The Battle of Tannenberg in 1410: Strategic Interests and Tactical Implementation


The Battle of Tannenberg in 1410: Strategic Interests and Tactical Implementation

By Martin Hofbauer

Journal of Military and Strategic Studies, Vol.13:1 (2010)

Introduction: The Teutonic Order dates back to the time of the Third Crusade (1189-1192). Around 1190, during the siege of Acre in the Holy Land an order of nurses was founded. This order was converted in 1198 into an order of knights, the so-called Teutonic Order. It was confirmed a year later by Pope Innocent III. The Order acquired its first properties in Palestine, Armenia and Cyprus, and from 1200 on also in Germany. Eventually it spread over large parts of Europe. The competition with older orders of knights in the Kingdom of Jerusalem as well as the failed crusades prompted the order to look for a new field of activity.

In 1225-26, Duke Konrad I of Masovia from Poland invited the Teutonic Order into the Chełmno Land in Prussia to assist him in fighting the still pagan Old Prussians in the north. After intensive negotiations, a missionary war was started in 1231. Some 50 years later, in 1283, the conquest of Prussia was essentially completed. The confirmation issued by Emperor Frederick II in the Golden Bull of Rimini (1226) and the document issued by Pope Gregory IX (1234), in which he put the Chełmno Land and Prussia under the protection of the church, promoted the independence of the Teutonic Order and gave it a task, that of fighting and converting the pagans to Catholism.
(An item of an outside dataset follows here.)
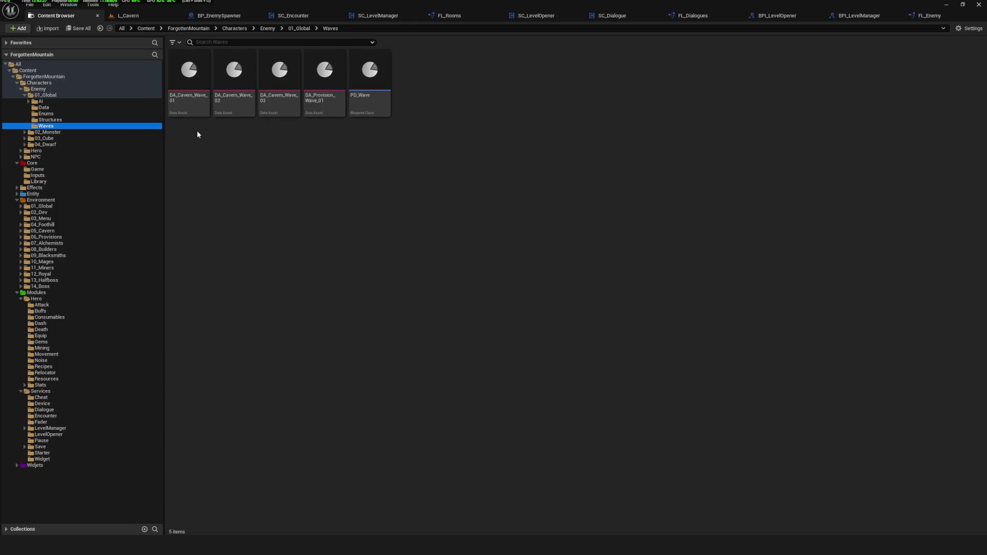
click(192, 108)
In addition to Prussia, the Teutonic Order quickly gained a foothold in Livonia. Since 1202, a separate crusaders’ order, the so-called Livonian Brothers of the Sword, had been waging a missionary war and expanding settlements there. After a crushing defeat at the hands of the Lithuanians in the Battle of Saule in 1236, the remaining brothers joined the Teutonic Order. This meant that the Order ruled a second major piece of territory in the northeast of the Baltic region.